# enclosure



## Julio C Garcia (Jan 30, 2011)

does anybody have plans or pictures of stack enclosures for tegus


----------



## james.w (Jan 30, 2011)

These could be stacked. It is 96" x 42" x 28". I will be stacking them 2 maybe 3 high.


----------



## Julio C Garcia (Jan 31, 2011)

looks nice wouldnt it be to heavy for the bottom enclosure


----------



## slideaboot (Jan 31, 2011)

james.w said:


> These could be stacked. It is 96" x 42" x 28". I will be stacking them 2 maybe 3 high.



Did you make that? Looks sweet.


----------



## Guest (Jan 31, 2011)

He has 2x4s where I can see them in the picture so I take it he used them throughout ... 
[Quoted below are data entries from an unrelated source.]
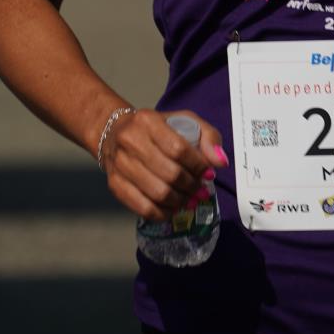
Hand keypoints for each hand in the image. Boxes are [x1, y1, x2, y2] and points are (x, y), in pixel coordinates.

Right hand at [101, 107, 227, 220]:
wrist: (113, 132)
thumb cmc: (155, 128)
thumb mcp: (183, 121)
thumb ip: (207, 136)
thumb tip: (220, 163)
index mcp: (148, 121)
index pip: (178, 149)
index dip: (198, 166)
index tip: (209, 174)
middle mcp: (130, 141)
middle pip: (169, 174)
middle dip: (191, 186)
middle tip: (200, 190)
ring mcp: (120, 164)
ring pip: (157, 193)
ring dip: (180, 201)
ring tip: (189, 200)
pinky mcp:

Those [with a couple of stringers in the top ] are more than sturdy enough to support two more ..Use 3/4 inch plywood ....


----------



## Guest (Jan 31, 2011)

I notice that as for as I can tell no one builds a false bottom in their enclosure ..

Is there a reason for that ???


----------



## Toby_H (Jan 31, 2011)

A well designed lumber frame shelled in plywood is much stronger than it appears some may think. 

My 8' Enclosure is nothing more than a well designed, decently assembled 2x4 frame shelled in 1/2" ply and it doubles as a stand for a 125 (1,200 lb) gal tank. The stand is actually built to easily support a 240 (2,400 lb) gallon aquarium.

I would actually consider building it out of a 2x2 frame and using thinner (1/2" ply at least for the top and sides. While this does make the structure "less strong" it also makes it less heavy. 

Measure twice, cut straight, use screws... The only real hard part is making it pretty once it's put together  Can't go wrong with flat black...


----------



## james.w (Jan 31, 2011)

Yes I built it and it is plenty strong enough to stack.


----------



## Julio C Garcia (Feb 1, 2011)

do you have pictures on how you built it


----------



## james.w (Feb 1, 2011)

no i don't sorry. this pic gives you a little better view of the shell


----------



## Julio C Garcia (Feb 1, 2011)

Did you use 2x2 or 2x4 for the frame


----------



## james.w (Feb 1, 2011)

Both. For all the vertical it's 2x4. The main horizontal are 2x2. I used 15/32" plywood.


----------